Despite opposition form a group of investors, Disney shareholders voted to re-elect Steve Jobs to the company’s board of directors. A preliminary tally found that 74% of voting investors were in favor of keeping Disney’s entire 12-person board, including Jobs.
The advisory group Glass Lewis & Co. recommended investors withhold support for Jobs, citing his absence from meetings. Institutional Shareholder Services, Inc., stopping short of urging rejection, said Jobs’s attendance and “recent leave of absence from his primary employer, raises questions about his ability to fulfill his responsibilities as a director.”
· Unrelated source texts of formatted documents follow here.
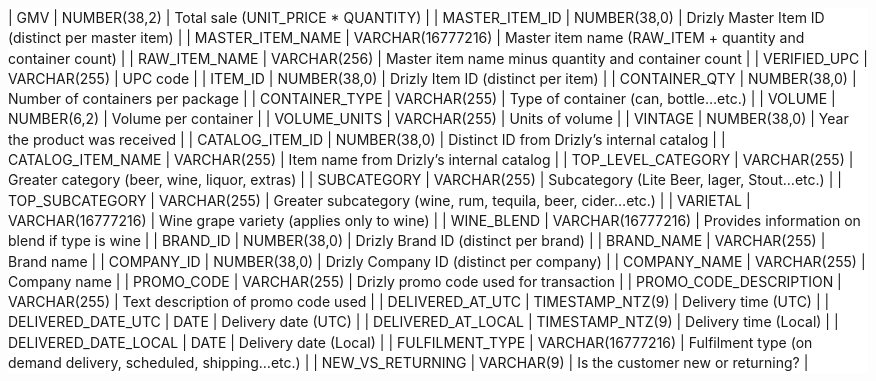 | GMV | NUMBER(38,2) | Total sale (UNIT_PRICE * QUANTITY) |
| MASTER\_ITEM\_ID | NUMBER(38,0) | Drizly Master Item ID (distinct per master item) |
| MASTER\_ITEM\_NAME | VARCHAR(16777216) | Master item name (RAW_ITEM + quantity and container count) |
| RAW\_ITEM\_NAME | VARCHAR(256) | Master item name minus quantity and container count |
| VERIFIED_UPC | VARCHAR(255) | UPC code |
| ITEM_ID | NUMBER(38,0) | Drizly Item ID (distinct per item) |
| CONTAINER_QTY | NUMBER(38,0) | Number of containers per package |
| CONTAINER_TYPE | VARCHAR(255) | Type of container (can, bottle…etc.) |
| VOLUME | NUMBER(6,2) | Volume per container |
| VOLUME_UNITS | VARCHAR(255) | Units of volume |
| VINTAGE | NUMBER(38,0) | Year the product was received |
| CATALOG\_ITEM\_ID | NUMBER(38,0) | Distinct ID from Drizly’s internal catalog |
| CATALOG\_ITEM\_NAME | VARCHAR(255) | Item name from Drizly’s internal catalog |
| TOP\_LEVEL\_CATEGORY | VARCHAR(255) | Greater category (beer, wine, liquor, extras) |
| SUBCATEGORY | VARCHAR(255) | Subcategory (Lite Beer, lager, Stout…etc.) |
| TOP_SUBCATEGORY | VARCHAR(255) | Greater subcategory (wine, rum, tequila, beer, cider…etc.) |
| VARIETAL | VARCHAR(16777216) | Wine grape variety (applies only to wine) |
| WINE_BLEND | VARCHAR(16777216) | Provides information on blend if type is wine |
| BRAND_ID | NUMBER(38,0) | Drizly Brand ID (distinct per brand) |
| BRAND_NAME | VARCHAR(255) | Brand name |
| COMPANY_ID | NUMBER(38,0) | Drizly Company ID (distinct per company) |
| COMPANY_NAME | VARCHAR(255) | Company name |
| PROMO_CODE | VARCHAR(255) | Drizly promo code used for transaction |
| PROMO\_CODE\_DESCRIPTION | VARCHAR(255) | Text description of promo code used |
| DELIVERED\_AT\_UTC | TIMESTAMP_NTZ(9) | Delivery time (UTC) |
| DELIVERED\_DATE\_UTC | DATE | Delivery date (UTC) |
| DELIVERED\_AT\_LOCAL | TIMESTAMP_NTZ(9) | Delivery time (Local) |
| DELIVERED\_DATE\_LOCAL | DATE | Delivery date (Local) |
| FULFILMENT_TYPE | VARCHAR(16777216) | Fulfilment type (on demand delivery, scheduled, shipping…etc.) |
| NEW\_VS\_RETURNING | VARCHAR(9) | Is the customer new or returning? |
Prior to this week’s vote, the AFL-CIO labor union, which owns 3.8 million Disney shares, also expressed opposition to re-electing Jobs on account of the Apple CEOs health issues which forced him to take another medical leave of absence from Apple this past January. And even assuming Jobs is 100% healthy, the labor union brought up Jobs poor attendance record at company board meetings in 3 of the past 4 years.
Still, the clout and expertise Jobs brings to the table simply can’t easily be replaced. In late 2009, for example, we reported that Disney relied on the retail experience and lessons learned from Apple’s own retail initiative to help them revamp its line of retail stores.
Jobs currently owns 7.3% of Disney and is the company’s largest shareholder as a result of Disney’s 2006 acquisition of Pixar.